Docklands bomb victims upset over IRA immunity letters
Victims of the IRA bomb in Canary Wharf have reacted angrily to reports that immunity had been promised to terrorist suspects.
It was believed up to 187 republicans were sent letters giving pardons. The news led to Northern Ireland's first minister Peter Robinson to threaten to resign after he claimed to be kept in the dark over the deal.
And those affected by the Docklands bomb in South Quay in 1996 were angry at the precedent made by the letters.
Jonathan Ganesh, president of the Docklands Victims Association, said: "Our members are very upset and concerned. What sort of message does it send to other terrorist organisations across the world such as Al Qaeda, Boko Haram and Al-Shabaab?
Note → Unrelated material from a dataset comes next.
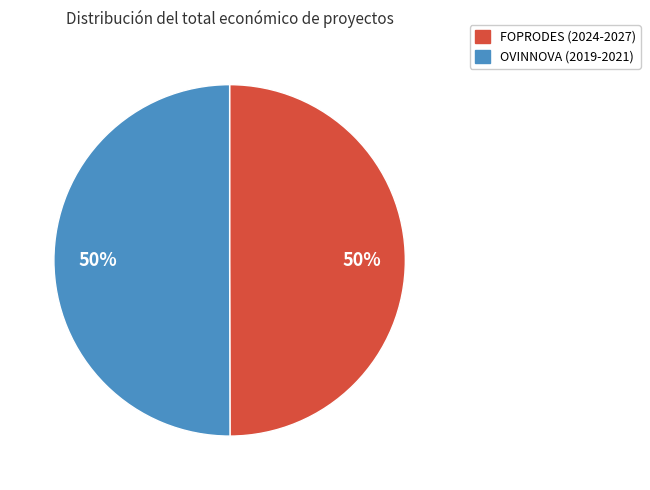

Is it true that FOPRODES (2024-2027) is 44% of the pie?

False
"Does it mean those groups and individuals who carry out atrocity can one day say 'we want a letter that gives us immunity as well'.
"We have to look at this very carefully and I'm pleased the Prime Minister has appointed a judge to hold an inquiry. We hope it's a thorough inquiry."
Hamida Bashir, whose son Inam was one of two people killed in the Canary Wharf blast 18 years ago, added: "I'm heartbroken to find out that letters have been issued that give immunity to terrorists who murder innocent children. I'm so sad for all the mothers who lost their children."
Speaking after an angry response to uncovering of the letters, which were sent in 1998 as part of the peace deal, Cameron said a report from the inquiry would be finished by the end of May.
"There was never any amnesty or guarantee of immunity for anyone and there isn't now," Cameron said. "It is right to get to the bottom of what happened."